Mike Kelloway, the parliamentary secretary to Canada's fisheries minister Diane Lebouthillier, officially declared the fishery opened, although the harvest actually began about a month ago.
Previously, the whelk fishery in Northwest Atlantic Fisheries Organization (NAFO) Area 4Vs was licensed only for exploratory fishing to determine if the stock could sustain a commercially viable operation, as well as to collect additional biological data, according to a press release from the minister's office.
Louisbourg Seafoods, owned by Jim and Lori Kennedy, is headquartered in the town for which it is named, on the eastern side of Nova Scotia's Cape Breton Island. The company has three other factories in the province that process lobster, mussels, halibut, shrimp, snow crab, redfish and sea cucumbers.
The company began experimenting with whelk more than a decade ago.

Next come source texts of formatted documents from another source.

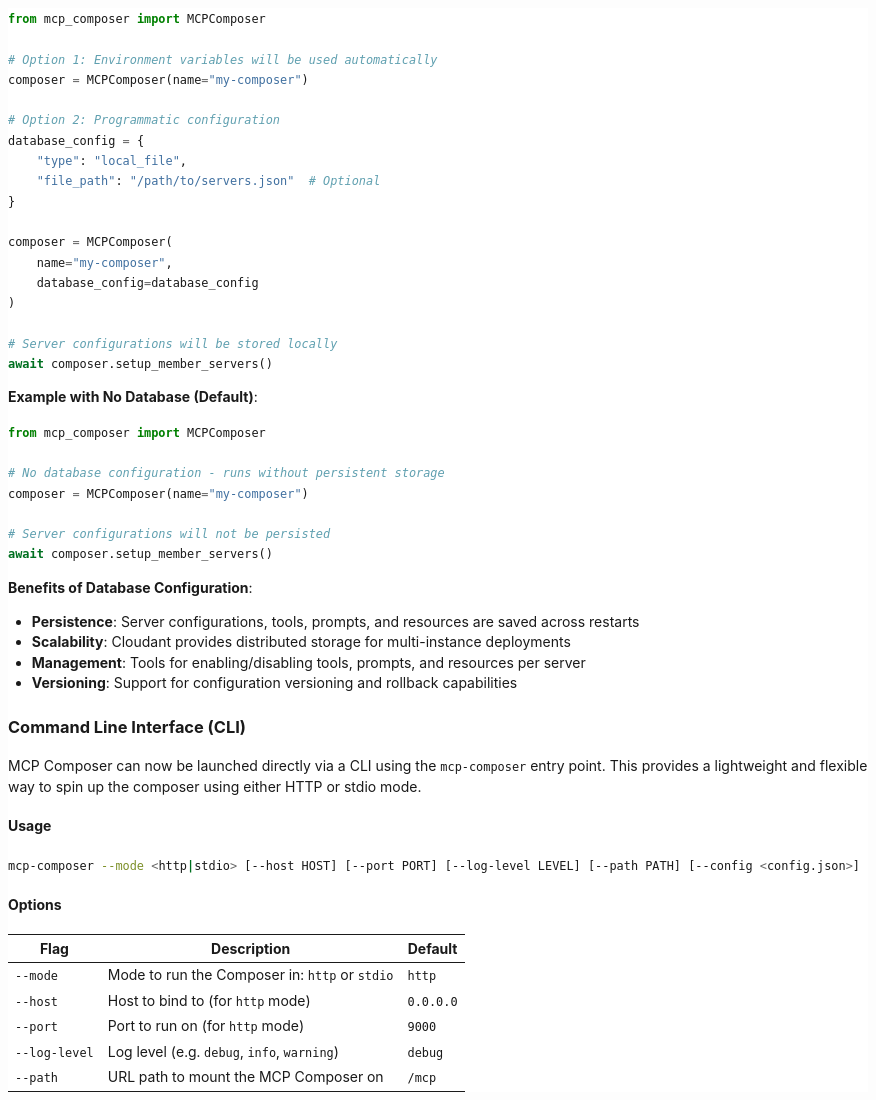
 ```python
from mcp_composer import MCPComposer

# Option 1: Environment variables will be used automatically
composer = MCPComposer(name="my-composer")

# Option 2: Programmatic configuration
database_config = {
    "type": "local_file",
    "file_path": "/path/to/servers.json"  # Optional
}

composer = MCPComposer(
    name="my-composer",
    database_config=database_config
)

# Server configurations will be stored locally
await composer.setup_member_servers()
```

**Example with No Database (Default)**:

```python
from mcp_composer import MCPComposer

# No database configuration - runs without persistent storage
composer = MCPComposer(name="my-composer")

# Server configurations will not be persisted
await composer.setup_member_servers()
```

**Benefits of Database Configuration**:

- **Persistence**: Server configurations, tools, prompts, and resources are saved across restarts
- **Scalability**: Cloudant provides distributed storage for multi-instance deployments
- **Management**: Tools for enabling/disabling tools, prompts, and resources per server
- **Versioning**: Support for configuration versioning and rollback capabilities

### Command Line Interface (CLI)

MCP Composer can now be launched directly via a CLI using the `mcp-composer` entry point. This provides a lightweight and flexible way to spin up the composer using either HTTP or stdio mode.

#### Usage

```bash
mcp-composer --mode <http|stdio> [--host HOST] [--port PORT] [--log-level LEVEL] [--path PATH] [--config <config.json>]
```

#### Options

| Flag          | Description                                         | Default      |
| ------------- | --------------------------------------------------- | ------------ |
| `--mode`      | Mode to run the Composer in: `http` or `stdio`      | `http`       |
| `--host`      | Host to bind to (for `http` mode)                   | `0.0.0.0`    |
| `--port`      | Port to run on (for `http` mode)                    | `9000`       |
| `--log-level` | Log level (e.g. `debug`, `info`, `warning`)         | `debug`      |
| `--path`      | URL path to mount the MCP Composer on               | `/mcp`       |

The mollusk is harvested about 160 kilometers from the town of Louisbourg, along a muddy stretch of the ocean floor. The fishery remains open between July and December, and this year's total allowable whelk catch is 700 metric tons.
The addition of a whelk line allows processing to continue for another four months and provides work for 70 employees at Louisbourg Seafoods, according to manager of operations Allan MacLean. The biggest market for the sea snails right now is in the Asian countries of China, Japan and Vietnam, where the mollusks are popular in buffets, he said.